- Born: 1782
- Died: May 13, 1836 (aged 53–54)
- Known for: Quintessence of Long Speeches, Arranged as a Political Catechism
- Parents: Charles Cotesworth Pinckney (father); Sarah Middleton Pinckney (mother);

= Maria Henrietta Pinckney =

American political writer (1782–1836)

Maria Henrietta Pinckney was an American political writer from Charleston, South Carolina. She is best known for her pamphlet the Quintessence of Long Speeches, Arranged as a Political Catechism, written in response to the 1830 nullification crisis between South Carolina and the federal government due to tariff disputes. Pinckney was born in 1782 and died on May 13, 1836 in her hometown of Charleston.

== Early life ==
Pinckney was the eldest daughter of the wealthy plantation owner Charles Cotesworth Pinckney and Sarah Middleton. Her father served as the United States Minister to France from 1796 to 1797. Maria lost her mother in her early years of childhood and was educated by her grandmother, Eliza Lucas Pinckney.

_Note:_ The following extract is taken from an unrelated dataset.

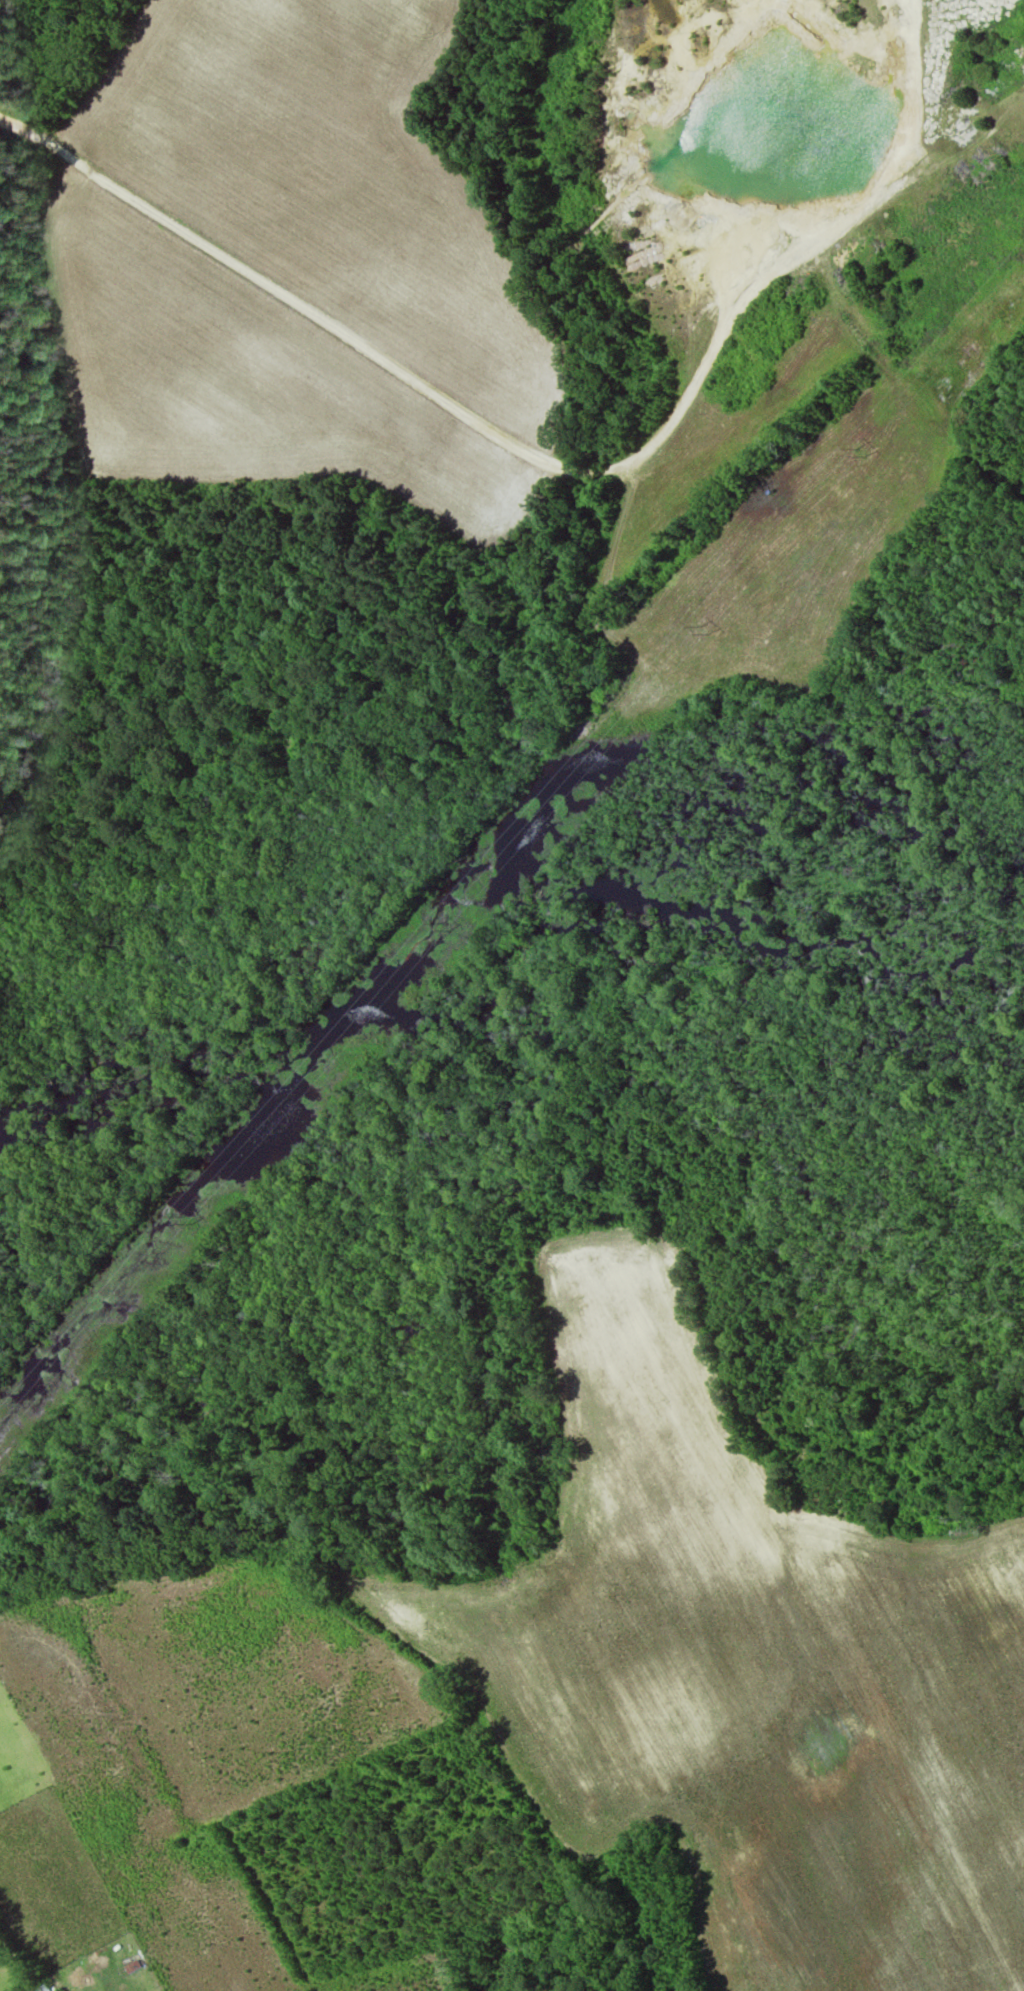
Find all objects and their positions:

== Influence and achievements ==
During the 1830 nullification crisis, Pinckney wrote the Quintessence of Long Speeches, Arranged as a Political Catechism which defended states rights and nullification. The pamphlet was published in Charleston 1830, two years after John C. Calhoun's "Exposition and Protest". She posed a series of thirty four questions and answers summarizing the South's case for nullification. She defined the case as, "the Veto of a Sovereign State on an unconstitutional law of Congress". Pinkney called for her fellow South Carolinians to follow the example of "the patriot band who achieved Revolution" in context to the Declaration of Independence, which was crafted during 1776 during the American Revolution fight for independence.

== Later life and death ==
Pinckney was never married. She and her sister Harriet also ran their father's plantations after his death in 1824. Pinckney died after refusing to heed her doctor's advice to go to a cooler climate because, according to a cousin, "her patriotism will not let her travel North of the Potomac." Maria Henrietta Pinckney died on May 13, 1836. After her death, Pinckney was buried in St. Michael's Churchyard in Charleston.